Sara bet that there were a lot of things that he stopped doing, stopped feeling, after his parents died. And maybe, like her, all he needed was someone to remind him what it felt like to live.
“Want to give me a tour?” she asked, stepping closer, and for the first time, feeling closer to knowing the real man beneath all of that guilt and drive.
“What I want is you,” he said, bringing her fingers up to his mouth to take a little nibble. “But I promised not to make this harder on you, and if we go into that tent—”
He didn’t finish. He didn’t have to. Cooper was in the house washing up. Trey was still in his glorious half-naked state, which worked for her. The tent—she peeked over his shoulder—had a zipper. And because she had a pretty good idea of what he would do once they got there, but wanted to be certain that his ideas matched up with hers, she said, “And I want to see the tent that a little Trey conquered.”
Trey went very still. “But Coop—”
“I know, it will have to be a quick,” she smiled when his eyes went heavy, “tour.”
“You sure?”
“Oh, yeah.”
Then with a growl that made her nipples hard, Trey took her by the hand and dragged her to the tent. He went in first, giving her a spectacular, up-close-and-personal view of his fine ass when he bent over to fit his massive body through the tiny hole, which was followed by an even more intimate get-to-know-you with his abs when he yanked her inside and turned around.
Neither spoke as she zipped closed the flap. But the air between them caught fire as they stared at one another, him silently daring her to make the first move. She was on her knees, he was on his butt, and she was going to break h
er own rule. The no-kissing-in-the-house rule. Although, technically they were in the yard, not the house. And Cooper would be at least another five minutes since he’d have to shimmy into his pajamas.
She looked around the tight quarters and then at Trey, amazed that such a small space could contain that much male perfection. “I think we should add this to the bucket list. You can teach me how to pitch a tent and then we can spend the night admiring my handiwork.”
“Come here.”
He reached out and hauled her against him, so tight she had the choice of straddling him or falling over. And since straddling him had been on her mind ever since their pole-dancing lesson, and it would give her hands a chance to explore his abs, she figured it was her lucky day.
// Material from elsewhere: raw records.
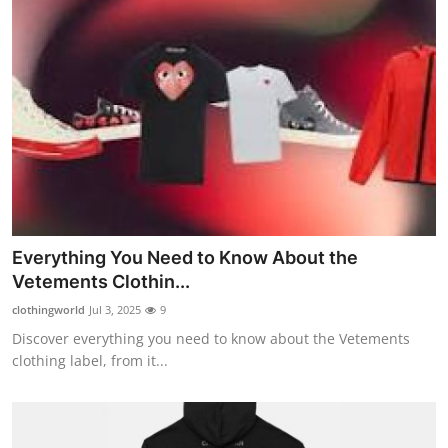
Everything You Need to Know About the
Vetements Clothin...
clothingworld
Jul 3, 2025
9
Discover everything you need to know about the Vetements
clothing label, from it...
She meant to tell him that, only he was already kissing her. Hard and potent, and by the time he lifted his head Sara’s whole world was spinning. Her lungs were burning. And her hands were gliding along his six-pack to his flat stomach—on a collision course with a really bad idea.
His hands, however, were moving north, going a long way toward making this the best camping trip ever.
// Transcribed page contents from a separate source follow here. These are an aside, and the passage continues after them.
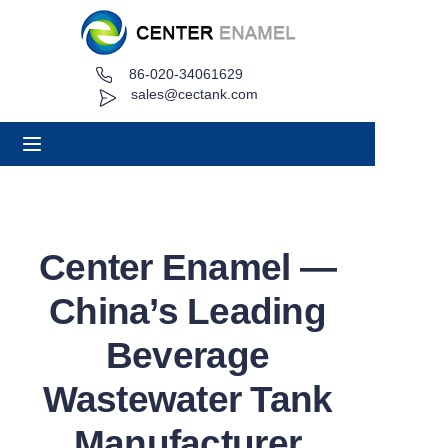
86-020-34061629
Home
sales@cectank.com
About
Products
Applications
Center Enamel —
Project Case
China’s Leading
Request Quote
Beverage
Wastewater Tank
News
Manufacturer
Contact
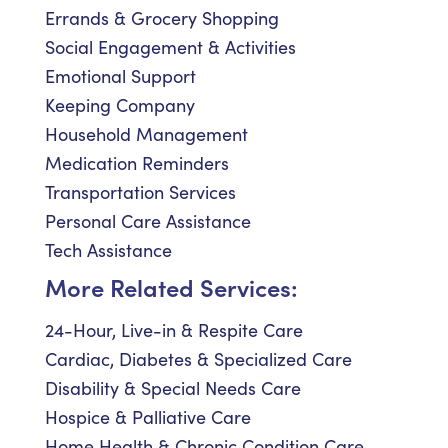
Errands & Grocery Shopping
Social Engagement & Activities
Emotional Support
Keeping Company
Household Management
Medication Reminders
Transportation Services
Personal Care Assistance
Tech Assistance
More Related Services:
24-Hour, Live-in & Respite Care
Cardiac, Diabetes & Specialized Care
Disability & Special Needs Care
Hospice & Palliative Care
Home Health & Chronic Condition Care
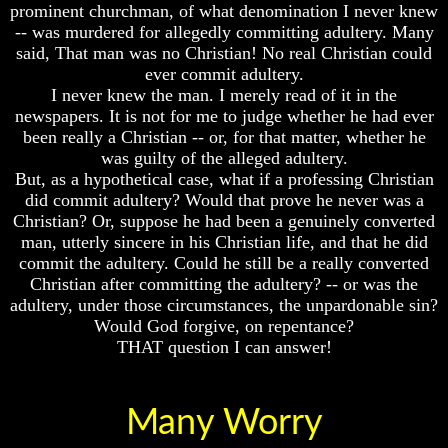
Fraud
Fraud
prominent churchman, of what denomination I never knew
-- was murdered for allegedly committing adultery. Many
Can
Can
said, That man was no Christian! No real Christian could
a
a
ever commit adultery.
Christian
Christian
I never knew the man. I merely read of it in the
Believe
Believe
in
in
newspapers. It is not for me to judge whether he had ever
Evolution?
Evolution?
been really a Christian -- or, for that matter, whether he
was guilty of the alleged adultery.
Pre-
Pre-
But, as a hypothetical case, what if a professing Christian
Existence
Existence
did commit adultery? Would that prove he never was a
Before
Before
The
The
Christian? Or, suppose he had been a genuinely converted
Material
Material
man, utterly sincere in his Christian life, and that he did
Universe
Universe
commit the adultery. Could he still be a really converted
Christian after committing the adultery? -- or was the
Does
Does
adultery, under those circumstances, the unpardonable sin?
God
God
Would God forgive, on repentance?
Exist?
Exist?
THAT question I can answer!
7
7
Proofs
Proofs
God
God
Exists
Exists
Many Worry
The
The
“What exactly would your entry on the bucket list entail?” he said.
More of that. Through the thin cotton of her shirt his hot hands finally arrived, making her nipples hard and sending shivers across her entire body.
“I don’t know,” she breathed, her fingers getting into the spirit. Yep, he definitely hand-carried his client’s orders. “I have some ideas, but I need another minute for them to solidify.”
“Take your time,” he said and then that talented mouth was against her neck, his teeth gently raking down to her shoulder. “I’ve been solidified since I walked out of your studio this morning.”
She was about to melt into him and forget that this was an adventure, forget that he was temporary, and forget that she wasn’t supposed to feel like this.
“Mommy, I can’t find my Batman undies.”
Trey pulled back and they were both breathing heavy. She looked down at the bulge in his jeans and smiled. “I think I already got the tent-pitching part down.”